The OCR Problem in Document RAG
Standard PDF RAG pipelines look like: extract text with OCR → chunk → embed → retrieve. This pipeline quietly discards 30-60% of information in typical business documents:
- Tables: OCR flattens rows into prose, destroying relational structure
- Charts and graphs: Converted to alt-text or skipped entirely
- Two-column layouts: Text order scrambles when OCR reads column by column
- Formulas and equations: OCR produces garbled LaTeX or nothing
- Annotations and highlights: Invisible to text extractors
ColPali asks a different question: what if we never extract text at all?
The ColPali Approach
ColPali renders each PDF page as an image and embeds it using a vision-language model — no OCR, no text extraction. At query time, the text query is matched against page image embeddings using late interaction scoring.
Architecture:
- PaliGemma backbone: Google's vision-language model processes page images into patch embeddings (one embedding per 14x14 pixel patch for a 1024x1024 image = ~5000 patch vectors per page)
- Late interaction (ColBERT-style): Query tokens are matched against document patch tokens with MaxSim scoring — each query token finds its best-matching page patch
- Aggregated score: Sum of MaxSim scores across query tokens becomes the relevance score
The HuggingFace ColPali model includes the full PaliGemma fine-tune.
DocVQA Benchmark
On the ViDoRe benchmark (visual document retrieval), ColPali achieves significantly higher nDCG@5 than OCR-based pipelines, particularly on document types where OCR degrades:
- Financial reports with tables: +18 nDCG@5 over BM25+OCR
- Scientific papers with figures: +24 nDCG@5
- Slide decks: +31 nDCG@5
Running ColPali
from colpali_engine.models import ColPali, ColPaliProcessor
from PIL import Image
import torch
model = ColPali.from_pretrained(
"vidore/colpali-v1.2",
torch_dtype=torch.bfloat16,
device_map="cuda"
)
processor = ColPaliProcessor.from_pretrained("vidore/colpali-v1.2")
# Convert PDF pages to images (e.g., with pdf2image)
page_images = [Image.open("page_1.png"), Image.open("page_2.png")]
# Embed pages
page_inputs = processor.process_images(page_images).to("cuda")
with torch.no_grad():
page_embeddings = model(**page_inputs)
# Embed query
queries = ["What was the Q3 revenue?"]
query_inputs = processor.process_queries(queries).to("cuda")
with torch.no_grad():
query_embeddings = model(**query_inputs)
# Score pages against query
scores = processor.score_multi_vector(query_embeddings, page_embeddings)

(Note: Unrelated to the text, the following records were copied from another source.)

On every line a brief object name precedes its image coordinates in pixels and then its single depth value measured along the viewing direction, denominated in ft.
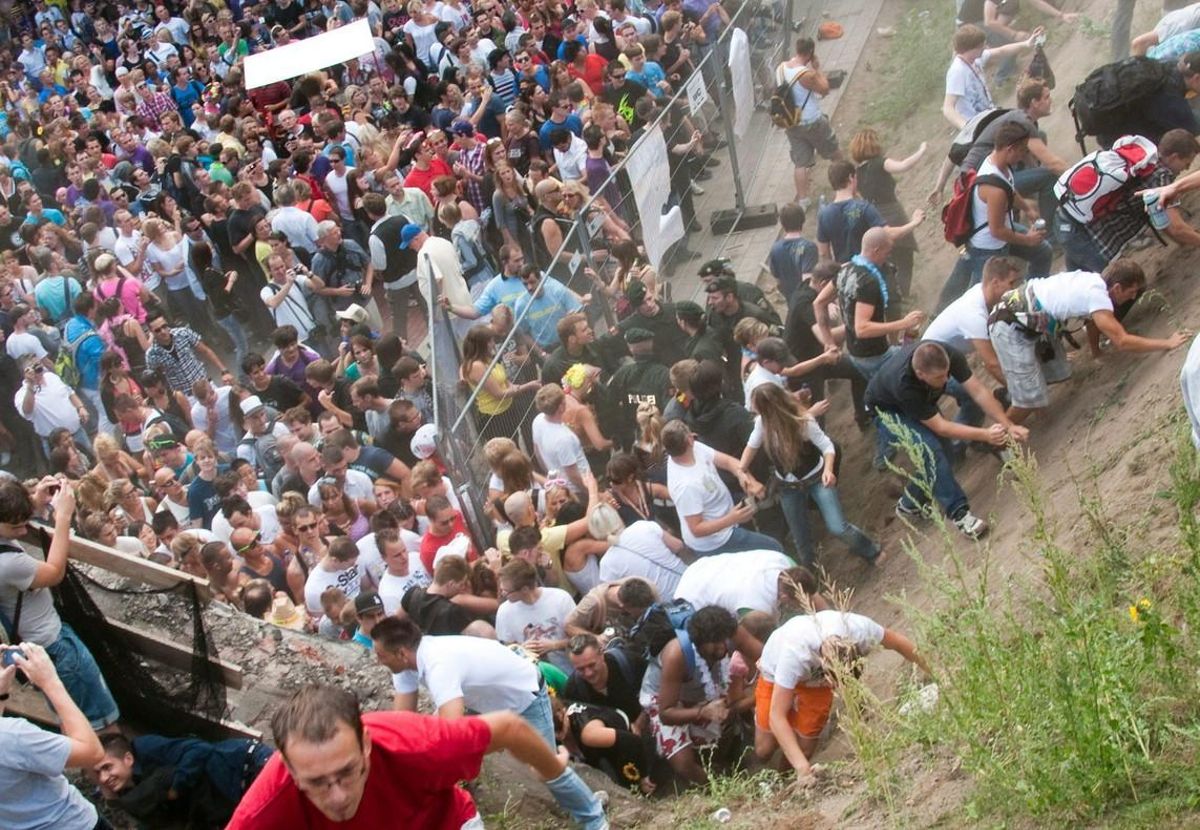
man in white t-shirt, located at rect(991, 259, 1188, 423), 24.13
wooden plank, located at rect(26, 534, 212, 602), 24.06
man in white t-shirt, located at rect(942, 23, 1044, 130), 35.73
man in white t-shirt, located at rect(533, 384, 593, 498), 28.96
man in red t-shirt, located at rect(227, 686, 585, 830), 12.32
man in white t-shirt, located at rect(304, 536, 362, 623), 26.48
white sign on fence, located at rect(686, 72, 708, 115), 41.09
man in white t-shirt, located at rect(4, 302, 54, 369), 41.16
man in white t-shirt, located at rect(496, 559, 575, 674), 23.61
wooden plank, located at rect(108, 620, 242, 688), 23.30
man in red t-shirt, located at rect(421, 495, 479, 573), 26.48
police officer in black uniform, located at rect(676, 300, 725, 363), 30.83
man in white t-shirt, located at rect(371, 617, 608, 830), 19.49
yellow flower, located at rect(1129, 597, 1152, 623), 14.44
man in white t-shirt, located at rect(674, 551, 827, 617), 22.71
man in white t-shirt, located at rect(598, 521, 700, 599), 25.62
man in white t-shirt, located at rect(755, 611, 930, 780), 19.63
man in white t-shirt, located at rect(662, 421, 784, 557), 26.35
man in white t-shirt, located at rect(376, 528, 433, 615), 26.08
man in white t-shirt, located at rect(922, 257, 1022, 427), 25.41
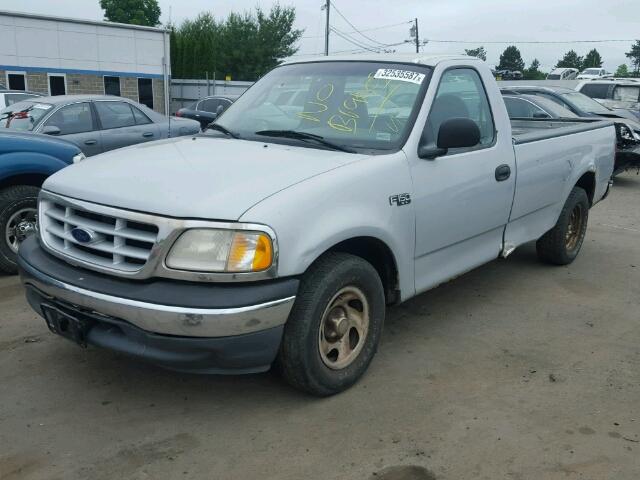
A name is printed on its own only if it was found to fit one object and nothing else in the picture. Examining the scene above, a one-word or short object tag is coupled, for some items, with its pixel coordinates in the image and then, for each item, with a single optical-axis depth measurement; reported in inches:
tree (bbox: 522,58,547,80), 2786.4
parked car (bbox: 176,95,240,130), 773.9
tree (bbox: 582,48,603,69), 3681.1
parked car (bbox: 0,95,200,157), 348.8
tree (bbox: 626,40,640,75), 4060.0
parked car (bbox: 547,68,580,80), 1728.1
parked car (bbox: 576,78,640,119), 740.6
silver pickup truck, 118.0
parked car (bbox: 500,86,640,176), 449.4
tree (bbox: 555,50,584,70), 3709.2
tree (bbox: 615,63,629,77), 3469.2
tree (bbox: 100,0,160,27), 2817.4
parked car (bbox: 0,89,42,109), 530.5
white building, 1072.2
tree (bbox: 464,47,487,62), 2659.9
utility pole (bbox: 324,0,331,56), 1925.3
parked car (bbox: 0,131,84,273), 216.4
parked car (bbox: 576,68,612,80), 1967.3
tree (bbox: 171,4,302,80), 2319.1
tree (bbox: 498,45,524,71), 3944.4
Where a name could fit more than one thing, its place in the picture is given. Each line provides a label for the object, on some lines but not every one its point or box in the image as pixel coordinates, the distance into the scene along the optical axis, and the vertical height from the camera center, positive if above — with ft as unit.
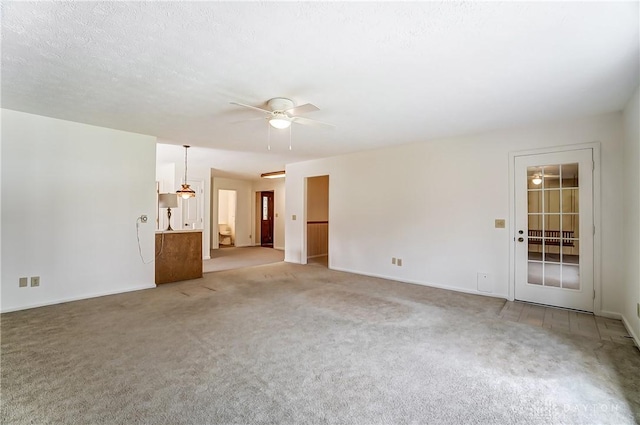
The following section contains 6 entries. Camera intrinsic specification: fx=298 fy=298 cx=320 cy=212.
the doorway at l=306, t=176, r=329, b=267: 25.23 -0.30
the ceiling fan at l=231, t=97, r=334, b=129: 10.04 +3.55
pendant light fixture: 23.22 +1.82
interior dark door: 35.65 -0.66
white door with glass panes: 12.15 -0.55
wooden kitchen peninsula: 16.71 -2.32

best_page = scores.argmax().item()
print(f"Most relevant page: {best_page}")
Vespa.ai Integration
For production-scale deployment with millions of pages, Vespa.ai supports ColBERT-style multi-vector indexing natively. The ColPali team provides Vespa application packages in the repository. Vespa's tensor computations handle the MaxSim scoring at scale without loading all page embeddings into GPU memory.
When to Use ColPali
ColPali is the right choice for: annual reports, technical manuals, research papers with figures, slide decks, and any documents where layout carries meaning. For plain-text documents (support tickets, emails, plain blog posts), traditional embedding + BM25 hybrid remains faster and cheaper.